Apart from the partly Dutch-language Dessinian Collection of 4565 volumes, the SAPL also registered some desire to cater for the long-established Dutch population of the Cape. Of the 1584 titles listed in its 1829 catalogue, there are 157 Dutch titles in all genres, including natural history , voyages and travels, and ancient history.Footnote 114 While the library’s Dutch-language holdings do not represent a large proportion of the SAPL’s total holdings, they nonetheless amount to a numerically significant collection in comparison to the library’s other foreign-language holdings (French, German, Italian, and Spanish), and reflect some effort to include the local Anglophile Cape-Dutch elite in the library. Yet by 1842, the Dutch-language works listed in the SAPL’s catalogue amount to only 148 titles, suggesting that there was no ongoing desire to expand the library’s Dutch holdings. On the contrary, by 1862, the number of Dutch titles listed is the reduced figure of 117.Footnote 115 While Jardine had maintained collections in Dutch, as well as collecting and preserving Cape print culture, it appears that his successor, Frederick Maskew, was more concerned with disseminating Anglophone literary and intellectual culture in a climate of increasingly intense Boer unrest and frontier warfare.

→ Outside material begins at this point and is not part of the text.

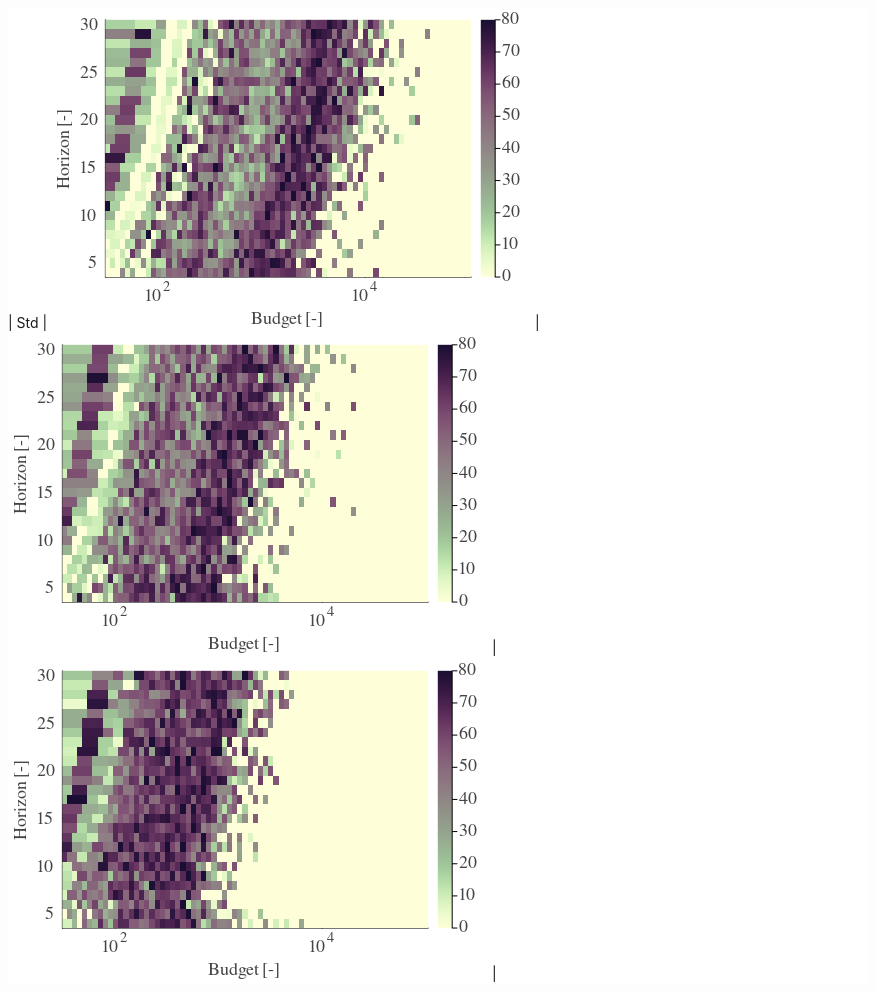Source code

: | Std | ![](fig/sp_V/std_g_0.65_cp_2.png) | ![](fig/sp_V/std_g_0.7_cp_2.png) | ![](fig/sp_V/std_g_0.75_cp_2.png) |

Similarly, the SL made no attempt to stock books in any language other than English until its reincarnation as the RLM in 1874, despite the fact that Singapore was then a centre for commercial publishing in the Malay-Muslim world.Footnote 116

At the SAPL’s annual general meeting in 1855, a motion by the classicist and educationalist Dr Changuion bemoaned the lack of foreign-language literature in the library: ‘all our annual accessions are exclusively in English. Now, sir, we ought to encourage the study of foreign languages and literature, as one of the means of promoting enlarged views’.Footnote 117 While Changuion ties the SAPL’s emphasis on English-language books to parochialism or a resistance to the multi-lingual cosmopolitan cultures of continental Europe rather than to geo-political interests, Alistair Pennycook and Gauri Viswanathan, among others, have demonstrated how English-language instruction and education was used as part of a strategy to promote ‘Britishness’ in African, Asian, Indian, and West Indian colonies.Footnote 118 The book acquisition policies of public libraries in the southern colonies suggest a similarly close association between English-language book provision and geo-political interests, particularly in the Cape Colony and Singapore where there was a real material threat to Anglophone cultural hegemony due to the relatively small number of Anglo settlers as compared to other groups.

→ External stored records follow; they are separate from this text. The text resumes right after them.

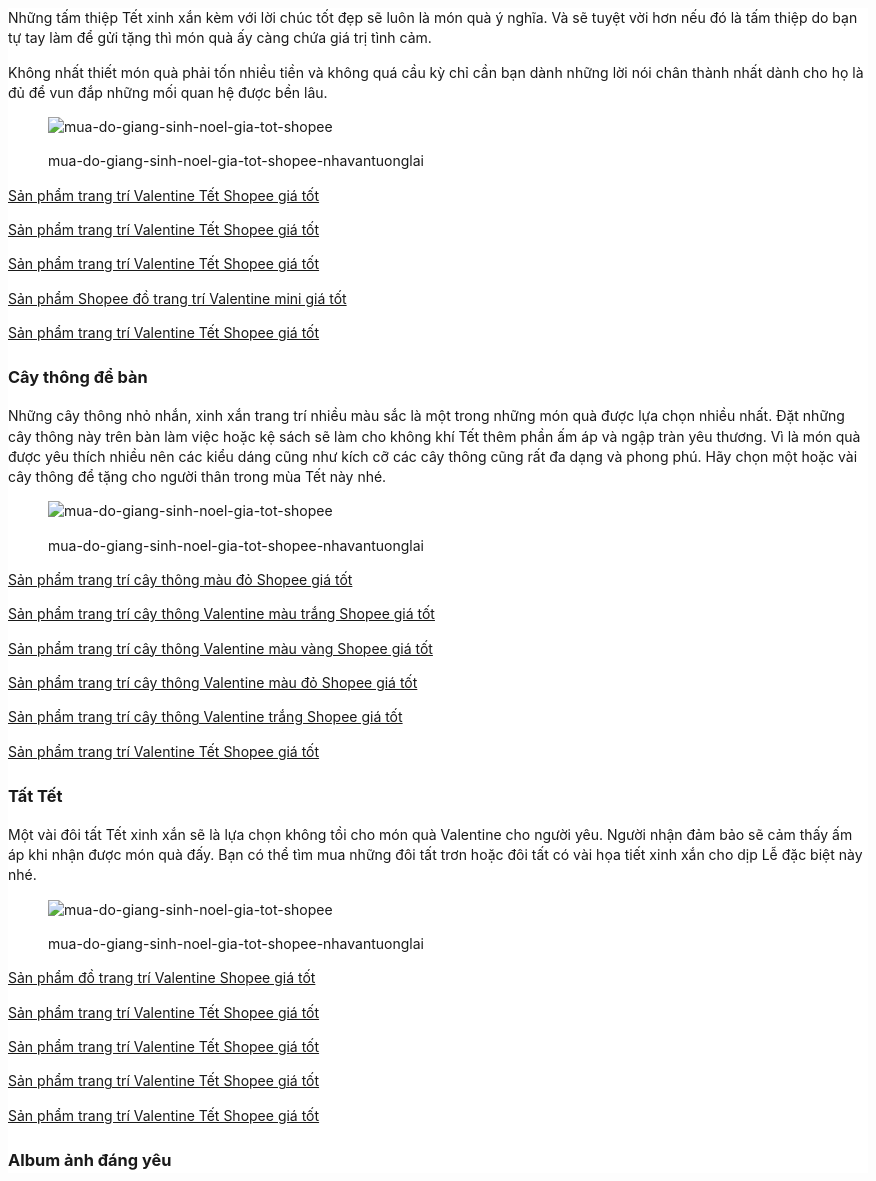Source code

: Những tấm thiệp Tết xinh xắn kèm với lời chúc tốt đẹp sẽ luôn là món quà ý nghĩa. Và sẽ tuyệt vời hơn nếu đó là tấm thiệp do bạn tự tay làm để gửi tặng thì món quà ấy càng chứa giá trị tình cảm.

Không nhất thiết món quà phải tốn nhiều tiền và không quá cầu kỳ chỉ cần bạn dành những lời nói chân thành nhất dành cho họ là đủ để vun đắp những mối quan hệ được bền lâu.

<figure><img src="https://data.nhavantuonglai.com/image/affiliate/mua-do-giang-sinh-noel-gia-tot-shopee-046.jpg" alt="mua-do-giang-sinh-noel-gia-tot-shopee" height="100%" width="100%"><figcaption><p>mua-do-giang-sinh-noel-gia-tot-shopee-nhavantuonglai</p></figcaption></figure>

[Sản phẩm trang trí Valentine Tết Shopee giá tốt](https://shope.ee/A9rIpagTb7)

[Sản phẩm trang trí Valentine Tết Shopee giá tốt](https://shope.ee/4VCw5CfF60)

[Sản phẩm trang trí Valentine Tết Shopee giá tốt](https://shope.ee/6paqrVVxJb)

[Sản phẩm Shopee đồ trang trí Valentine mini giá tốt](https://shope.ee/7pTO3MaL1a)

[Sản phẩm trang trí Valentine Tết Shopee giá tốt](https://shope.ee/4Aa5ge15ll)

### Cây thông để bàn

Những cây thông nhỏ nhắn, xinh xắn trang trí nhiều màu sắc là một trong những món quà được lựa chọn nhiều nhất. Đặt những cây thông này trên bàn làm việc hoặc kệ sách sẽ làm cho không khí Tết thêm phần ấm áp và ngập tràn yêu thương. Vì là món quà được yêu thích nhiều nên các kiểu dáng cũng như kích cỡ các cây thông cũng rất đa dạng và phong phú. Hãy chọn một hoặc vài cây thông để tặng cho người thân trong mùa Tết này nhé.

<figure><img src="https://data.nhavantuonglai.com/image/affiliate/mua-do-giang-sinh-noel-gia-tot-shopee-047.jpg" alt="mua-do-giang-sinh-noel-gia-tot-shopee" height="100%" width="100%"><figcaption><p>mua-do-giang-sinh-noel-gia-tot-shopee-nhavantuonglai</p></figcaption></figure>

[Sản phẩm trang trí cây thông màu đỏ Shopee giá tốt](https://shope.ee/6AL8Ve3h5M)

[Sản phẩm trang trí cây thông Valentine màu trắng Shopee giá tốt](https://shope.ee/3pxDjHJ8Lq)

[Sản phẩm trang trí cây thông Valentine màu vàng Shopee giá tốt](https://shope.ee/20VZXvTyHk)

[Sản phẩm trang trí cây thông Valentine màu đỏ Shopee giá tốt](https://shope.ee/3fdnX0NQe5)

[Sản phẩm trang trí cây thông Valentine trắng Shopee giá tốt](https://shope.ee/7KX5tl8ztr)

[Sản phẩm trang trí Valentine Tết Shopee giá tốt](https://shope.ee/7UqW653QD1)

### Tất Tết

Một vài đôi tất Tết xinh xắn sẽ là lựa chọn không tồi cho món quà Valentine cho người yêu. Người nhận đảm bảo sẽ cảm thấy ấm áp khi nhận được món quà đấy. Bạn có thể tìm mua những đôi tất trơn hoặc đôi tất có vài họa tiết xinh xắn cho dịp Lễ đặc biệt này nhé.

<figure><img src="https://data.nhavantuonglai.com/image/affiliate/mua-do-giang-sinh-noel-gia-tot-shopee-048.jpg" alt="mua-do-giang-sinh-noel-gia-tot-shopee" height="100%" width="100%"><figcaption><p>mua-do-giang-sinh-noel-gia-tot-shopee-nhavantuonglai</p></figcaption></figure>

[Sản phẩm đồ trang trí Valentine Shopee giá tốt](https://shope.ee/6paqtcMy1D)

[Sản phẩm trang trí Valentine Tết Shopee giá tốt](https://shope.ee/20Vb8l9lG8)

[Sản phẩm trang trí Valentine Tết Shopee giá tốt](https://shope.ee/9KIBsFd6oK)

[Sản phẩm trang trí Valentine Tết Shopee giá tốt](https://shope.ee/601ju8pBkP)

[Sản phẩm trang trí Valentine Tết Shopee giá tốt](https://shope.ee/A9rIrov7wh)

### Album ảnh đáng yêu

For colonies with negligible Dutch, French, and German populations, on the other hand, foreign-language collections were more a sign of cosmopolitanism and learnedness than of specific local needs. Although the majority of the works included in the 1861 MPL catalogue are in English and published in London, there are a variety of foreign-language titles listed, including titles in French, German, Italian, Latin, and Spanish. In 1884, C. W. Holgate reported of the MPL that its ‘collection of works relating to the language, literature, and history of Germany’ was the ‘least well represented in proportion to its importance’, but in the 1860s the literature section, in particular, demonstrates the library’s wide-ranging selection of prestige texts and authors, with works in Greek, Latin, and modern languages such as French, Italian, German, Hungarian, and Russian.Footnote 119 Similarly, the TPL had a small classical and foreign-language collection, with its 1855 catalogue listing 31 French titles, 2 German titles, 19 Greek titles, and 20 Latin titles out of a total number of 2112 titles.Footnote 120 While foreign-language titles do not therefore amount to more than 3% of the TPL’s collection, they nonetheless suggest a desire to encourage a cosmopolitan attitude among the library’s users and, increasingly, to encourage the purchase and donation of antiquarian collections.